California Blew $180 Million Giving Inmates Tablets — And Death Row Is Using Them for Porn

California Blew $180 Million Giving Inmates Tablets — And Death Row Is Using Them for Porn

California spent $180 million of your tax dollars to hand out 90,000 tablets to prison inmates under the banner of "digital equity" and "rehabilitation." The stated goal was education, family communication, and reentry preparation. The actual result? Convicted murderers watching pornography on death row. Because of course that's what happened. It's California.

Taxpayer-funded iPads for prisoners — because apparently cable TV, three meals a day, and a gym membership weren't enough.

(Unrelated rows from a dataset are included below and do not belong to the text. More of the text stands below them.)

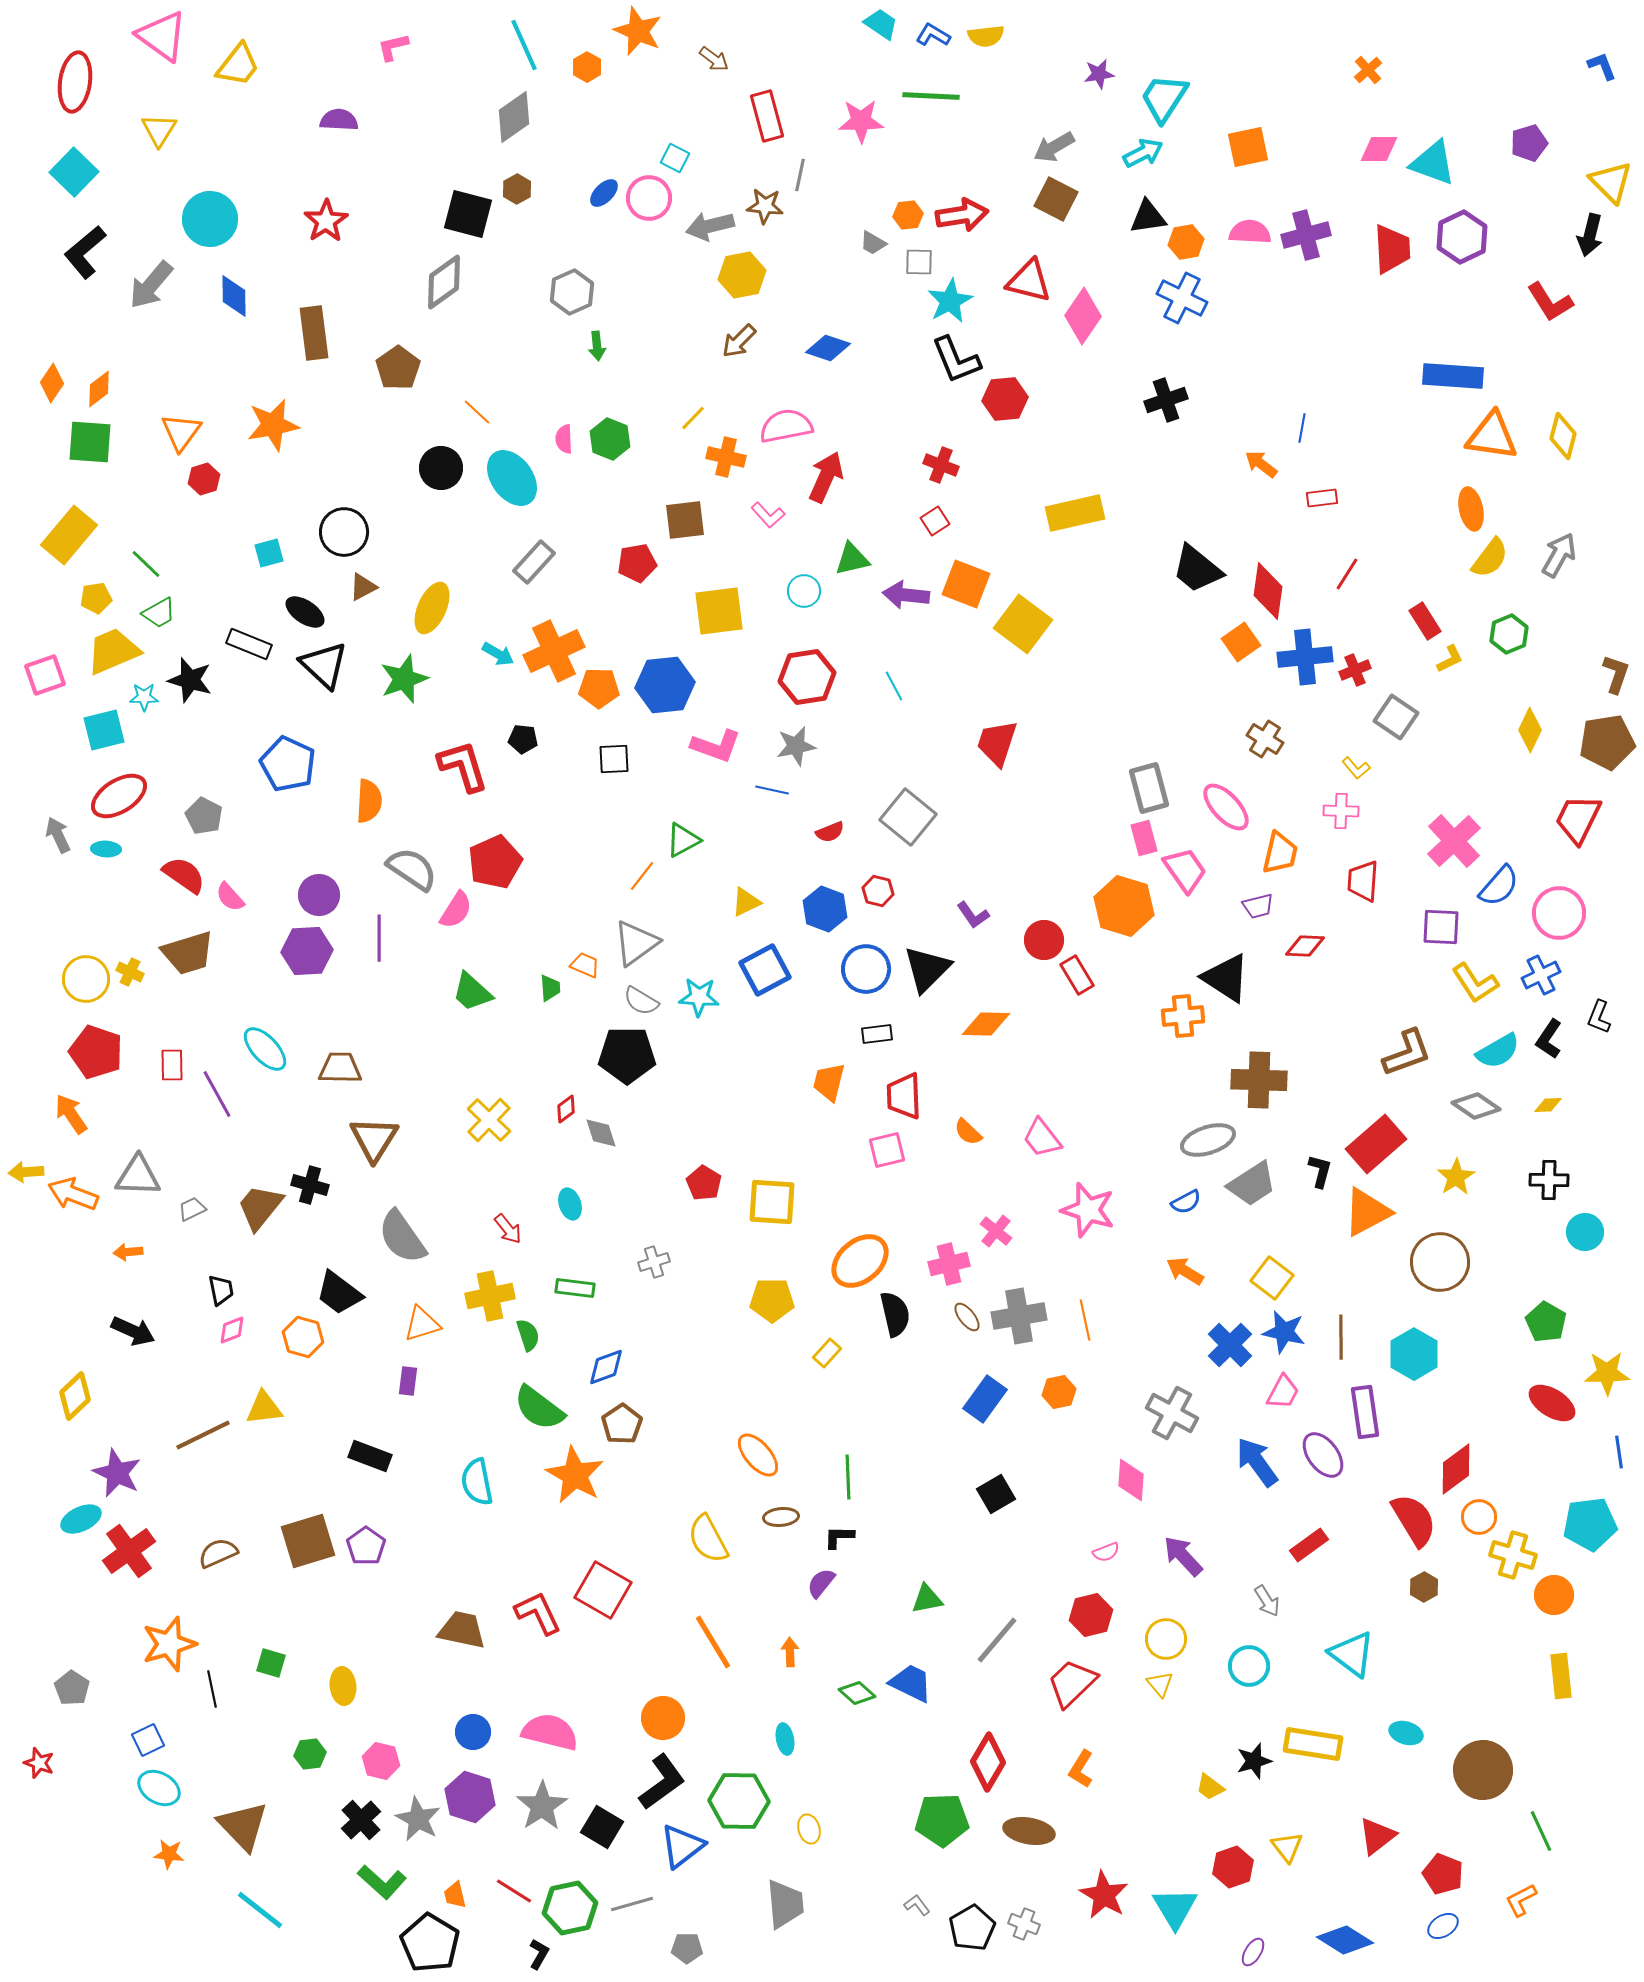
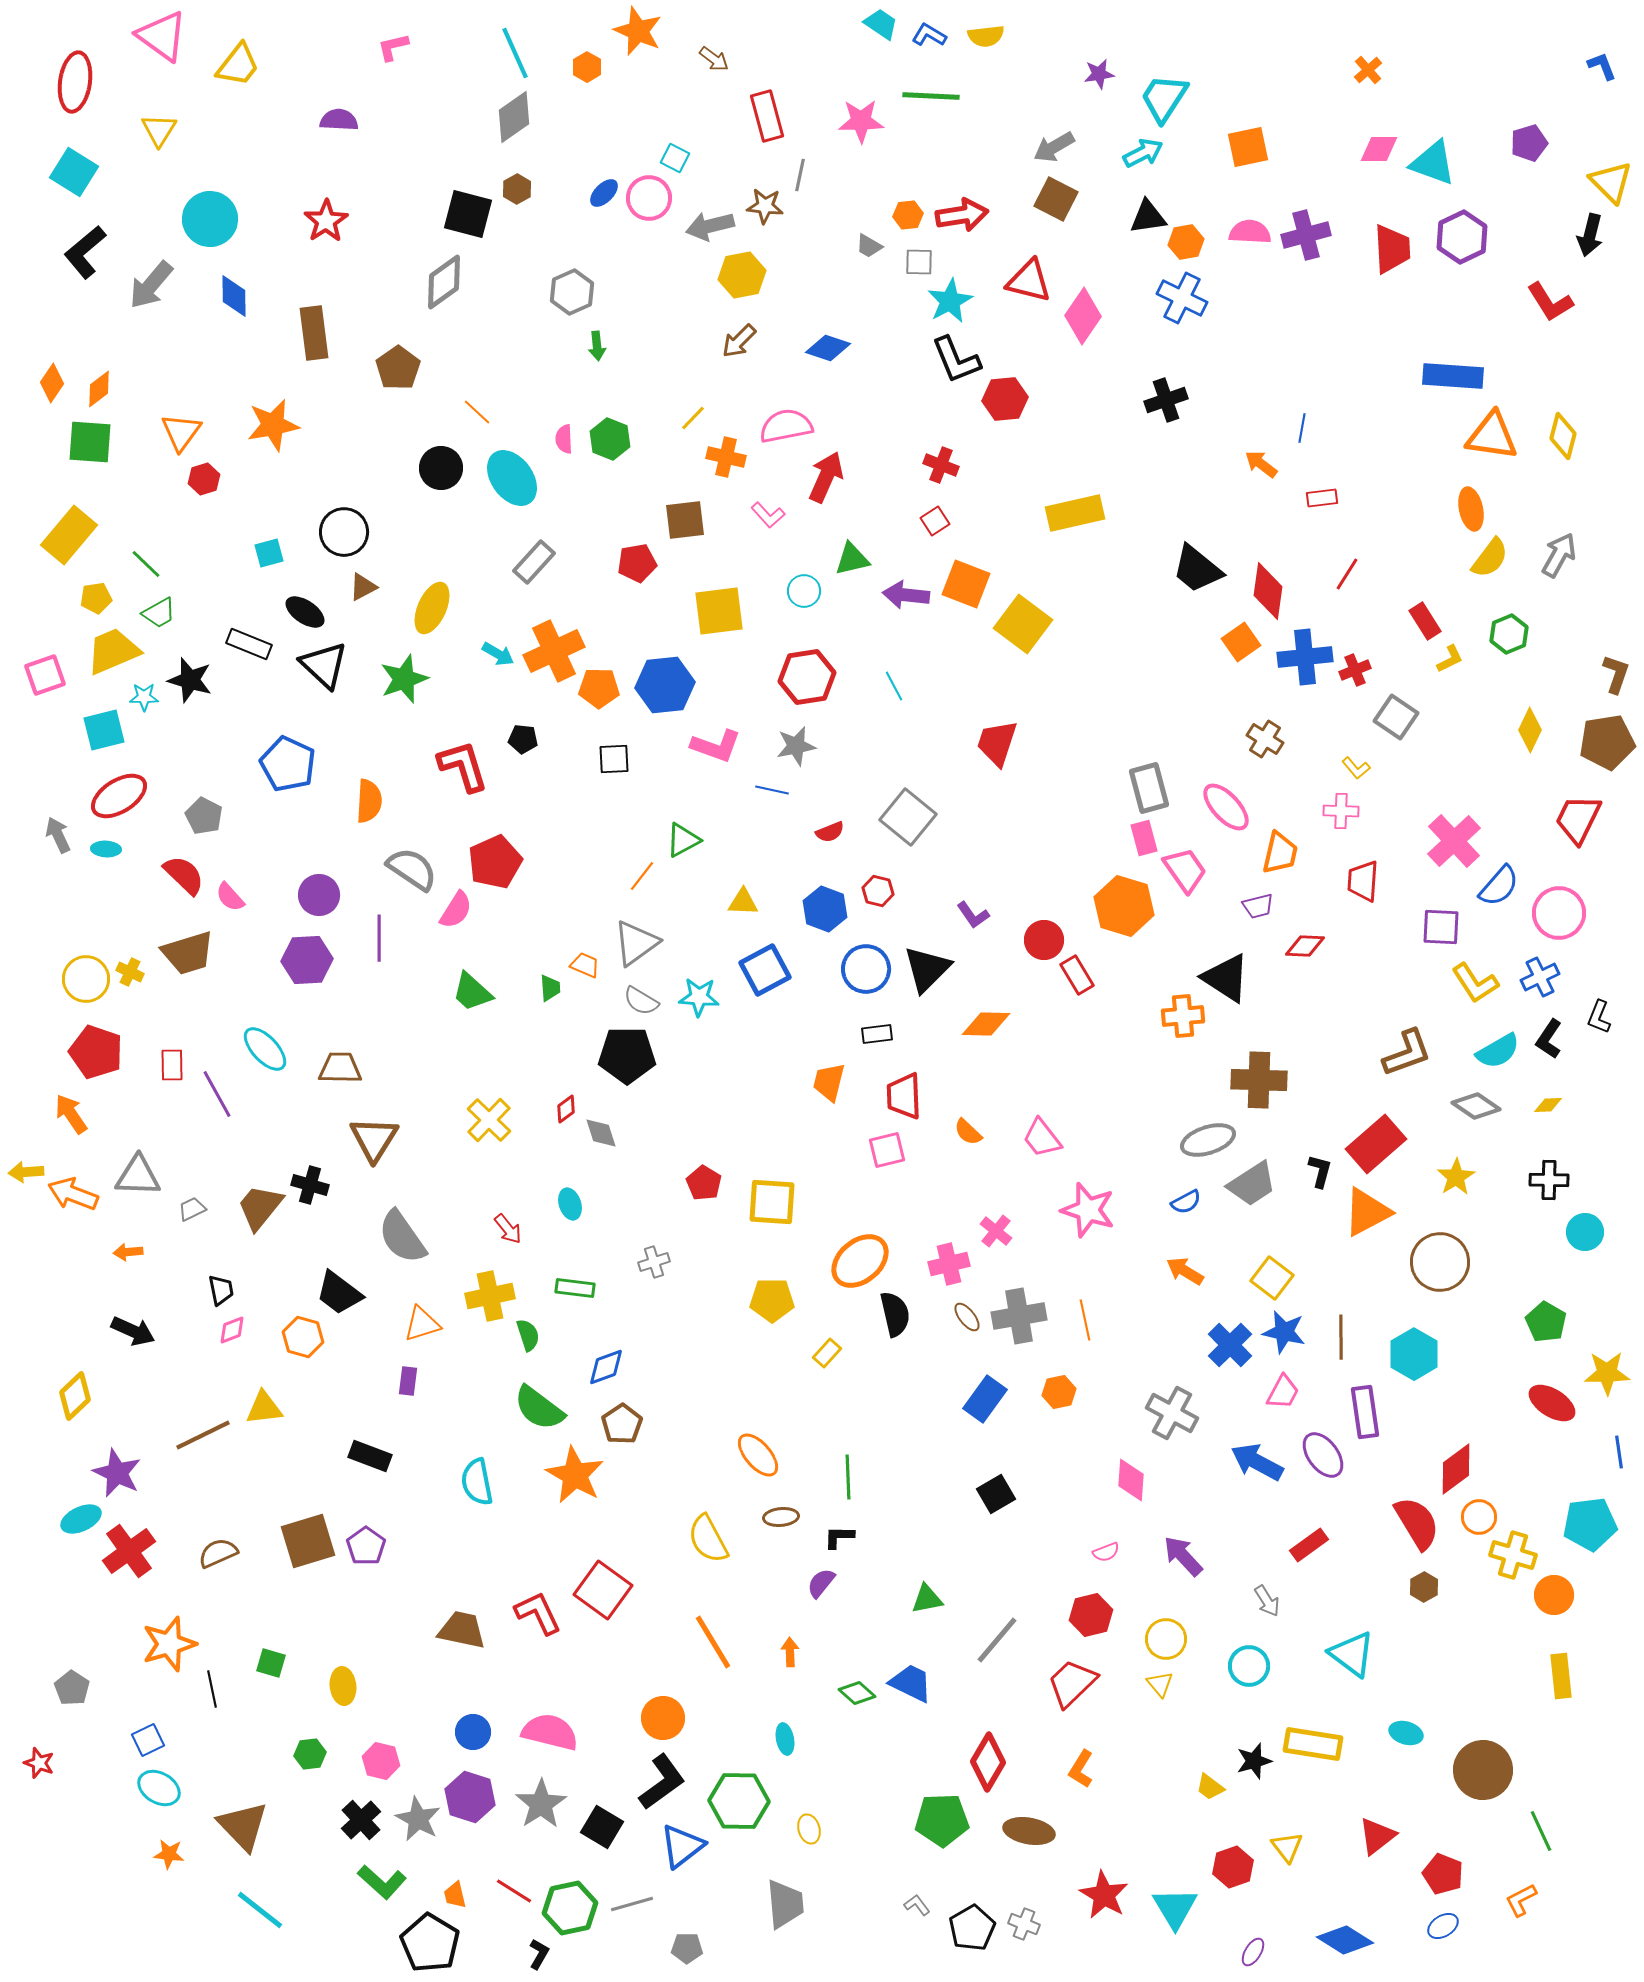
blue L-shape at (933, 35): moved 4 px left
cyan line at (524, 45): moved 9 px left, 8 px down
cyan square at (74, 172): rotated 12 degrees counterclockwise
gray trapezoid at (873, 243): moved 4 px left, 3 px down
red semicircle at (184, 875): rotated 9 degrees clockwise
yellow triangle at (746, 902): moved 3 px left; rotated 28 degrees clockwise
purple hexagon at (307, 951): moved 9 px down
blue cross at (1541, 975): moved 1 px left, 2 px down
blue arrow at (1257, 1462): rotated 26 degrees counterclockwise
red semicircle at (1414, 1520): moved 3 px right, 3 px down
red square at (603, 1590): rotated 6 degrees clockwise
gray star at (542, 1806): moved 1 px left, 2 px up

The Gateway Pundit reports that the state's multimillion-dollar tablet program, sold to the public as a way to connect prisoners to educational resources and the outside world, has been thoroughly hijacked. Inmates at the state prison in Stockton — including those on death row — have figured out how to bypass the devices' built-in security controls and are using them to access pornography, send nude images, and generally treat their taxpayer-funded electronics like a frat house laptop.

Robert Maury, a serial rapist and killer who murdered at least three women in the 1980s and currently sits on death row at the Stockton facility, told the California Post that "inmates can evade security controls on the devices." He described inmates using the tablets' video chat function to have outside contacts display pornography on a television, effectively allowing prisoners to "put porn on their TV" through a loophole the state apparently never thought to close.

So let's walk through this. California's government — under the enlightened leadership of Governor Gavin Newsom — decided the most pressing issue in the state's prison system wasn't overcrowding, recidivism, or gang violence. It was making sure convicted felons had screen time. They spent $180 million distributing 90,000 devices, and the security was so airtight that a death row inmate is openly bragging to reporters about how easy it is to get around it.

This is the same state that can't keep the lights on during a heat wave. The same state that told law-abiding citizens they couldn't buy ammo without a background check. The same state that has actual tent cities lining every freeway on-ramp from San Diego to Sacramento. But sure — making sure a guy who raped and killed three women has a tablet? Top priority.

The "digital equity" program was supposed to help inmates send and receive messages, access educational content, and prepare for life after release. Noble goals, if you ignore the fact that a significant number of these inmates are never getting released. Maury, for example, is on death row. What exactly is his "reentry plan"? A nice LinkedIn profile?

Here's the part that should make every taxpayer in California — and every American whose federal dollars prop up that state — absolutely furious. They didn't just buy these tablets. They bought 90,000 of them. At $180 million. That's $2,000 per device for what is essentially a locked-down Android tablet. Your kid's school probably can't afford new textbooks, but a convicted murderer in Stockton has a screen he can use to watch porn on the state's dime.

And when the security failures came to light? Crickets. No firings. No program suspension. No accountability. Just the same bureaucratic shrug that California has perfected over decades of spending other people's money on programs that sound compassionate and deliver chaos.

This is what happens when government treats criminals better than citizens. $180 million for inmate tablets while the rest of California can't afford rent. Welcome to the Golden State.